TASK OBJECTIVE: Starting at the line containing "of human cervical" and ending at the line containing "immunohistochemical stain highlights", print every line of the material below exactly, both ends included, and stop there.

DATA PROVIDED:
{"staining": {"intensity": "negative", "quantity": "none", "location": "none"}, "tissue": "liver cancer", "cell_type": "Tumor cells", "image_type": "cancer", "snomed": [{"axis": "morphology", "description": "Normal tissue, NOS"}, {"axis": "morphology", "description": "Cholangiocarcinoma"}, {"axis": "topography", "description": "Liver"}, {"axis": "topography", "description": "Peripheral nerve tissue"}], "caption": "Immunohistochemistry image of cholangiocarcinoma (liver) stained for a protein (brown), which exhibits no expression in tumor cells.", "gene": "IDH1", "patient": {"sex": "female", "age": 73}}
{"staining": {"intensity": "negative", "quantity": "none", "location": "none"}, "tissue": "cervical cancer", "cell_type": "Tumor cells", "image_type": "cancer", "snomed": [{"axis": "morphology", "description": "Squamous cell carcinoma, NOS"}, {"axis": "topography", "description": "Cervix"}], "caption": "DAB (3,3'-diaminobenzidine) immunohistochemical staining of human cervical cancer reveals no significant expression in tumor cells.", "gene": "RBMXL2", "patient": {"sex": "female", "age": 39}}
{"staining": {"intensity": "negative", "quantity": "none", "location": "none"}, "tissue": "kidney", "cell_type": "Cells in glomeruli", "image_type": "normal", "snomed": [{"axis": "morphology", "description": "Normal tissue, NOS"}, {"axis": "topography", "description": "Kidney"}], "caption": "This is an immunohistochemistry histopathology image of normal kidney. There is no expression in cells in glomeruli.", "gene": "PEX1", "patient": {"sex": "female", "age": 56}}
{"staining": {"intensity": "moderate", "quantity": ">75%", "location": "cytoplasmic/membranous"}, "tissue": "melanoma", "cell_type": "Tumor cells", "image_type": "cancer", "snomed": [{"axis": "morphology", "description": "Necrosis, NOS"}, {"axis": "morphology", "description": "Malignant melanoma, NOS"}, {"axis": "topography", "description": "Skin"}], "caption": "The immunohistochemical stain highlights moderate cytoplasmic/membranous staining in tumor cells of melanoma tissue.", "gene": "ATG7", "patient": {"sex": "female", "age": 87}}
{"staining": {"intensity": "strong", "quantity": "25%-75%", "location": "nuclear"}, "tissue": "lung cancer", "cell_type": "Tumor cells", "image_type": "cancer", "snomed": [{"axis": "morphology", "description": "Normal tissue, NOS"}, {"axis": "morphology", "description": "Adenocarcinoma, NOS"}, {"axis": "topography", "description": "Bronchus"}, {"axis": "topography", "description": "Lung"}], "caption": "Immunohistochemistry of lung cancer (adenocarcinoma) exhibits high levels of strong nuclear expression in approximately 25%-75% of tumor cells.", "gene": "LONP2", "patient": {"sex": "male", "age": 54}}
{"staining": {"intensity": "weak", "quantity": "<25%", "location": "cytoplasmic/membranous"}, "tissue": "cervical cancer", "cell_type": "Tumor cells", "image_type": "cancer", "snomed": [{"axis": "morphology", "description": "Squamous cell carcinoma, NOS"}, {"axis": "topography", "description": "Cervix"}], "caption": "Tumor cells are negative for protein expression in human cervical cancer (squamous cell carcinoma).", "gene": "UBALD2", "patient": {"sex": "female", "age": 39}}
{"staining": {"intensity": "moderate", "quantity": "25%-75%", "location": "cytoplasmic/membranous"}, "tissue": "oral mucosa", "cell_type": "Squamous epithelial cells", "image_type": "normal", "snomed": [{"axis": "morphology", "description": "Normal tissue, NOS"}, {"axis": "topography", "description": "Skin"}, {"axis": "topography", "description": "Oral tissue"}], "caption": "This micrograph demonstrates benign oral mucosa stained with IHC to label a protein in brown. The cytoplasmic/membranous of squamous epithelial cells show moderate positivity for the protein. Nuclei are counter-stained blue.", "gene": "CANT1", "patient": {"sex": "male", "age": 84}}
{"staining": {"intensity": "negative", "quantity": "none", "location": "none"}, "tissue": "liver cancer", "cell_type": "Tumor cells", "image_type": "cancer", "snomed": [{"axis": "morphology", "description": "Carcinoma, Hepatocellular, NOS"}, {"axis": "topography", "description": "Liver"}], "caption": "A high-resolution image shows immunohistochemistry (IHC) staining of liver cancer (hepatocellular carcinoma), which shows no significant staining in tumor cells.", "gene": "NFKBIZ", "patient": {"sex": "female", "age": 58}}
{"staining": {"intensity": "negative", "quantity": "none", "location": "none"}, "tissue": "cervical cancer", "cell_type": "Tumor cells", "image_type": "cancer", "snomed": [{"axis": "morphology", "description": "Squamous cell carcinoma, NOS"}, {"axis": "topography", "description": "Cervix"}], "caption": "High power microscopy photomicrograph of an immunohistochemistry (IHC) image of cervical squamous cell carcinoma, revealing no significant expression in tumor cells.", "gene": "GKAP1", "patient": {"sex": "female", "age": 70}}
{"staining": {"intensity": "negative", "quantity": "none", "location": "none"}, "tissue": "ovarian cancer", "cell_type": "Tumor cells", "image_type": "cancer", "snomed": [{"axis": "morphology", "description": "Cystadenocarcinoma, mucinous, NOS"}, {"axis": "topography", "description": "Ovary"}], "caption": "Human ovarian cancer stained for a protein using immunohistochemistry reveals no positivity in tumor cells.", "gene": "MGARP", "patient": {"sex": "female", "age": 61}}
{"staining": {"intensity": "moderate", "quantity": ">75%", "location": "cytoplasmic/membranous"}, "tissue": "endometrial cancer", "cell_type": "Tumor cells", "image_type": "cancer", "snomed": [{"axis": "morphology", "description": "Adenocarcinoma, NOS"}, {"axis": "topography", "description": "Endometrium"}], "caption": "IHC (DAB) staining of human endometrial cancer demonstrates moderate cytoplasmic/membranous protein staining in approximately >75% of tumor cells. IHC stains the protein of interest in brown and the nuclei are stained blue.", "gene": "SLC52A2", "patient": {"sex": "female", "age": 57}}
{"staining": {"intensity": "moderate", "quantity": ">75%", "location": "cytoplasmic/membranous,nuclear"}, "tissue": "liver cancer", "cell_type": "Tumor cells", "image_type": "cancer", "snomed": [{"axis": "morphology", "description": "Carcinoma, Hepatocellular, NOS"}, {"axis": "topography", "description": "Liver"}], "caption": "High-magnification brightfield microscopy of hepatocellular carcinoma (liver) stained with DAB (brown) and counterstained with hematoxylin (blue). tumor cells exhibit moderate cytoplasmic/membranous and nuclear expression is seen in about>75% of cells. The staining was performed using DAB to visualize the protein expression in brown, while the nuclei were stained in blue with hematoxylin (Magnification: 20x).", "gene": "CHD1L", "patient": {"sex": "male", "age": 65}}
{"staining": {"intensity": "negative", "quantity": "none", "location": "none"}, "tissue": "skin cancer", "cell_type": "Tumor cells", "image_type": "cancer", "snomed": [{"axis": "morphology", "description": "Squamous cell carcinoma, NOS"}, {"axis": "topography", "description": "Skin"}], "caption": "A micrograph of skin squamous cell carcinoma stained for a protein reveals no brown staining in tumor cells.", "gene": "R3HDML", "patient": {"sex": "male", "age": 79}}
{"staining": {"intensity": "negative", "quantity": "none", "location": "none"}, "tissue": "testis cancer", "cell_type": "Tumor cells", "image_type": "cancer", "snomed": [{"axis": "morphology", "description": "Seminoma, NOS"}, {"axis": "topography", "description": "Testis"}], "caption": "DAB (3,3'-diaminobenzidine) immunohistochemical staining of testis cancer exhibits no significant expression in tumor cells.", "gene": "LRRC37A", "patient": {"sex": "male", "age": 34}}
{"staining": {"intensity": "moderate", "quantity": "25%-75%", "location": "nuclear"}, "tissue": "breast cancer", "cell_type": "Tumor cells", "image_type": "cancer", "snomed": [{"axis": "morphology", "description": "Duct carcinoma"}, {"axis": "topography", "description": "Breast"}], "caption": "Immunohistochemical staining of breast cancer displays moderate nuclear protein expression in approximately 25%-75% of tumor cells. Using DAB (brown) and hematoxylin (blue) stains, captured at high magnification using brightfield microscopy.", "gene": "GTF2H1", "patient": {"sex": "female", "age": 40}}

TASK RESPONSE:
{"staining": {"intensity": "negative", "quantity": "none", "location": "none"}, "tissue": "cervical cancer", "cell_type": "Tumor cells", "image_type": "cancer", "snomed": [{"axis": "morphology", "description": "Squamous cell carcinoma, NOS"}, {"axis": "topography", "description": "Cervix"}], "caption": "DAB (3,3'-diaminobenzidine) immunohistochemical staining of human cervical cancer reveals no significant expression in tumor cells.", "gene": "RBMXL2", "patient": {"sex": "female", "age": 39}}
{"staining": {"intensity": "negative", "quantity": "none", "location": "none"}, "tissue": "kidney", "cell_type": "Cells in glomeruli", "image_type": "normal", "snomed": [{"axis": "morphology", "description": "Normal tissue, NOS"}, {"axis": "topography", "description": "Kidney"}], "caption": "This is an immunohistochemistry histopathology image of normal kidney. There is no expression in cells in glomeruli.", "gene": "PEX1", "patient": {"sex": "female", "age": 56}}
{"staining": {"intensity": "moderate", "quantity": ">75%", "location": "cytoplasmic/membranous"}, "tissue": "melanoma", "cell_type": "Tumor cells", "image_type": "cancer", "snomed": [{"axis": "morphology", "description": "Necrosis, NOS"}, {"axis": "morphology", "description": "Malignant melanoma, NOS"}, {"axis": "topography", "description": "Skin"}], "caption": "The immunohistochemical stain highlights moderate cytoplasmic/membranous staining in tumor cells of melanoma tissue.", "gene": "ATG7", "patient": {"sex": "female", "age": 87}}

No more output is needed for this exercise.